[SOURCE PASSAGE — start]

# My Jasper



## charisse12 (Mar 2, 2012)

My 3 yr old cutie pie Jasper...











Sent from my Desire HD using Tapatalk


----------



## rainfeather (Jan 26, 2012)

He's so handsome. What a great picture!


----------



## missy pa (Nov 21, 2011)

Definetly a cutie pie!


----------



## charisse12 (Mar 2, 2012)

I'm still learning the colors tiels come in so I'm assuming he's a grey? 

Sent from my Desire HD using Tapatalk


----------



## DyArianna (Aug 7, 2011)

He's a very pretty pied at the least!  Very handsome.. thanks for sharing!


----------



## KTyne (Apr 16, 2011)

I LOVE his crest!! It's so big and full! 
He looks like a normal Pied to me.


----------



## charisse12 (Mar 2, 2012)

Thanks so much! I love the grey streaks in his crest. I just adore this little guy. I think I'll take a look at some males this weekend. I wish I could find a breeder close by. 

Sent from my Desire HD using Tapatalk


----------



## JaimeS (Nov 28, 2011)

Gorgeous baby!


----------



## charisse12 (Mar 2, 2012)

His favorite past time is watching the fish in my 90g saltwater tank.










Loves giving kisses





































Sent from my Desire HD using Tapatalk


----------



## lperry82 (Aug 2, 2010)

Aw great pics


----------



## charisse12 (Mar 2, 2012)

[SOURCE PASSAGE — finish]
[RECORDS SUPPLIED — start]

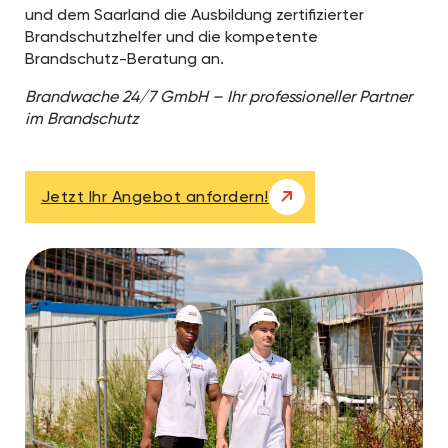
und dem Saarland die Ausbildung zertifizierter
Brandschutzhelfer und die kompetente
Brandschutz-Beratung an.
Brandwache 24/7 GmbH – Ihr professioneller Partner
im Brandschutz
Jetzt Ihr Angebot anfordern!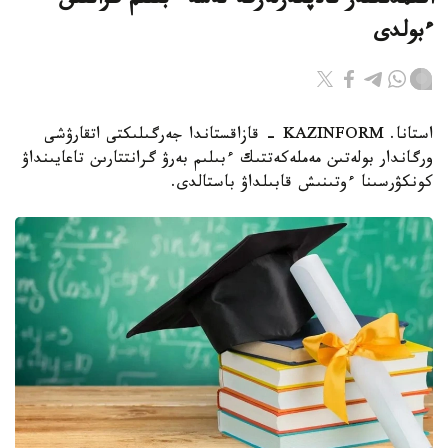
اكىمدىكتەر تالاپكەرلەرگە نەشە ءبىلىم گرانتىن
ءبولدى
استانا. KAZINFORM - قازاقستاندا جەرگىلىكتى اتقارۋشى
ورگاندار بولەتىن مەملەكەتتىك ءبىلىم بەرۋ گرانتتارىن تاعايىنداۋ
كونكۋرسىنا ءوتىنىش قابىلداۋ باستالدى.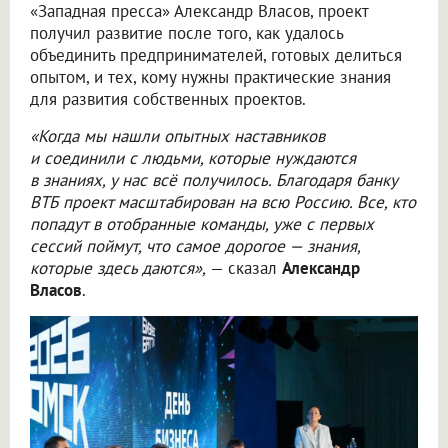
«Западная пресса» Александр Власов, проект
получил развитие после того, как удалось
объединить предпринимателей, готовых делиться
опытом, и тех, кому нужны практические знания
для развития собственных проектов.
«Когда мы нашли опытных наставников
и соединили с людьми, которые нуждаются
в знаниях, у нас всё получилось. Благодаря банку
ВТБ проект масштабирован на всю Россию. Все, кто
попадут в отобранные команды, уже с первых
сессий поймут, что самое дорогое — знания,
которые здесь даются»,
— сказал
Александр
Власов
.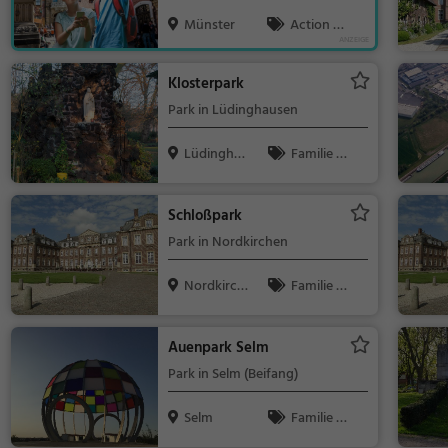
Schulklassen & Familien
Münster
Action &
Abenteuer, F
amilie & Kind
Klosterpark
er, Touren
Park in Lüdinghausen
Lüdingha
Familie &
usen
Kinder, Natur
Schloßpark
Park in Nordkirchen
Nordkirch
Familie &
en
Kinder, Natur
Auenpark Selm
Park in Selm (Beifang)
Selm
Familie &
Kinder, Natur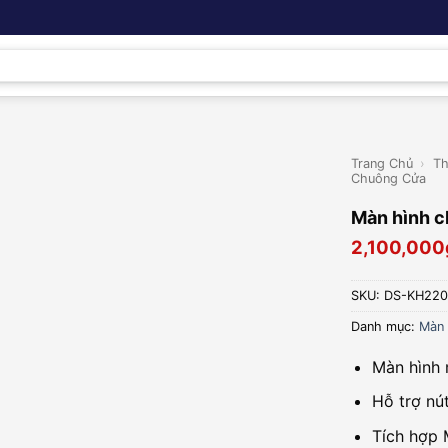
Trang Chủ
›
Th
Chuông Cửa
Màn hình 
2,100,000
SKU:
DS-KH220
Danh mục:
Màn 
Màn hình 
Hỗ trợ nú
Tích hợp 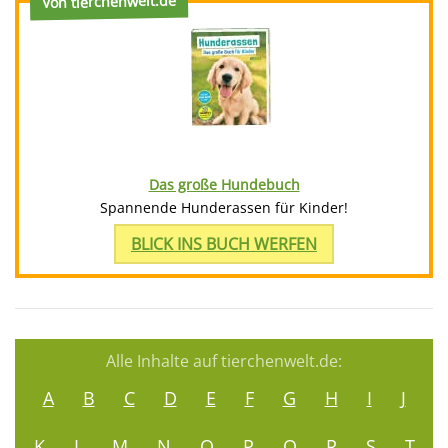
Von tierchenwelt.de
Das große Hundebuch
Spannende Hunderassen für Kinder!
BLICK INS BUCH WERFEN
Alle Inhalte auf tierchenwelt.de:
A
B
C
D
E
F
G
H
I
J
K
L
M
N
O
P
Q
R
S
T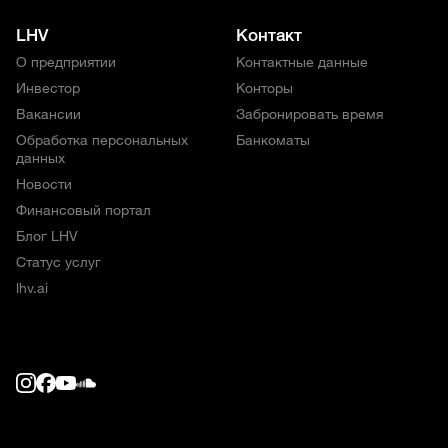
LHV
Контакт
О предприятии
Контактные данные
Инвестор
Конторы
Вакансии
Забронировать время
Обработка персональных
Банкоматы
данных
Новости
Финансовый портал
Блог LHV
Статус услуг
lhv.ai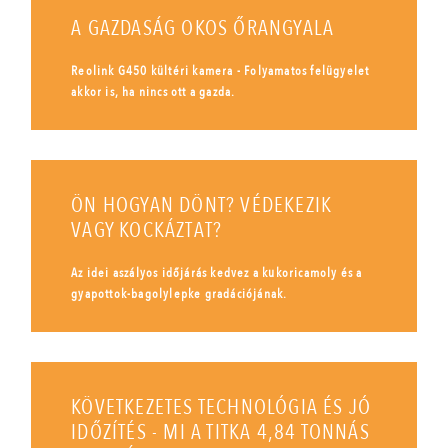
A GAZDASÁG OKOS ŐRANGYALA
Reolink G450 kültéri kamera - Folyamatos felügyelet
akkor is, ha nincs ott a gazda.
ÖN HOGYAN DÖNT? VÉDEKEZIK
VAGY KOCKÁZTAT?
Az idei aszályos időjárás kedvez a kukoricamoly és a
gyapottok-bagolylepke gradációjának.
KÖVETKEZETES TECHNOLÓGIA ÉS JÓ
IDŐZÍTÉS - MI A TITKA 4,84 TONNÁS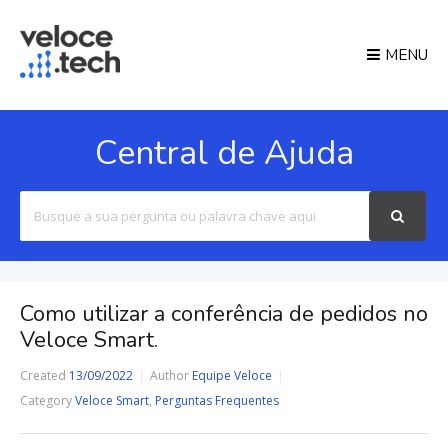
MENU
Central de Ajuda
Search
For
Como utilizar a conferência de pedidos no
Veloce Smart.
Created
13/09/2022
Author
Equipe Veloce
Category
Veloce Smart
,
Perguntas Frequentes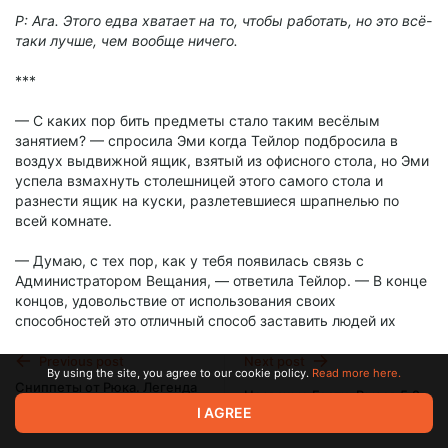
Р: Ага. Этого едва хватает на то, чтобы работать, но это всё-
таки лучше, чем вообще ничего.
***
— С каких пор бить предметы стало таким весёлым
занятием? — спросила Эми когда Тейлор подбросила в
воздух выдвижной ящик, взятый из офисного стола, но Эми
успела взмахнуть столешницей этого самого стола и
разнести ящик на куски, разлетевшиеся шрапнелью по
всей комнате.
— Думаю, с тех пор, как у тебя появилась связь с
Администратором Вещания, — ответила Тейлор. — В конце
концов, удовольствие от использования своих
способностей это отличный способ заставить людей их
использовать.
Previous post
Next post
By using the site, you agree to our cookie policy.
Read more here.
— Как думаешь, у меня получится выпросить разрешение
Сниппеты от Рюка. Легенда
Незваные Гости. Вызов 5.2
приходить сюда, как получилось с технарской гостевой
о Сильнейшей Девушке
I AGREE
Броктон-Бей (Червь/
лабораторией?
Aug 26 2024 18:35
Aug 31 2024 18:45
Дюрарара)(Шизуо!Тейлор)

[RECORDS SUPPLIED — finish]

**REQUIRED TASKS:**
1. In the forum thread about Jasper, what does charisse12 say is his favorite pastime?
2. Carry on the forum thread about Jasper from the point where it stops.

**EXPECTED OUTPUTS:**
1. Watching the fish in a 90g saltwater tank.

2.
Thanks, he loves to speak in his own language. It's like he really thinks we're having a conversation. He does say "Who's your baby boy? Jasper!" Other than that he whistles a whole bunch. His favorite tune is the "Kill Bill" whistle or the "Imperial March". 

Sent from my Desire HD using Tapatalk


----------



## fireflyfiasco (Feb 8, 2012)

Super cute!


----------



## mishkaroni (Jan 6, 2012)

He's absolutely precious!


----------



## charisse12 (Mar 2, 2012)

Playing on top of the cage with his new friend 



















The blue is from some of his food, lol

http://static.photobucket.com/player.swf?file=http://vid592.photobucket.com/albums/tt9/charisse12/VIDEO0114.mp4

Sent from my Desire HD using Tapatalk 2


----------



## JaimeS (Nov 28, 2011)

Aww, your birds are beautiful! And those white birds just get into all kinds of colors. My WF lutino is currently pink


----------



## DaveZ (May 4, 2012)

Beautiful birds


----------



## SuzieQueue (Mar 12, 2012)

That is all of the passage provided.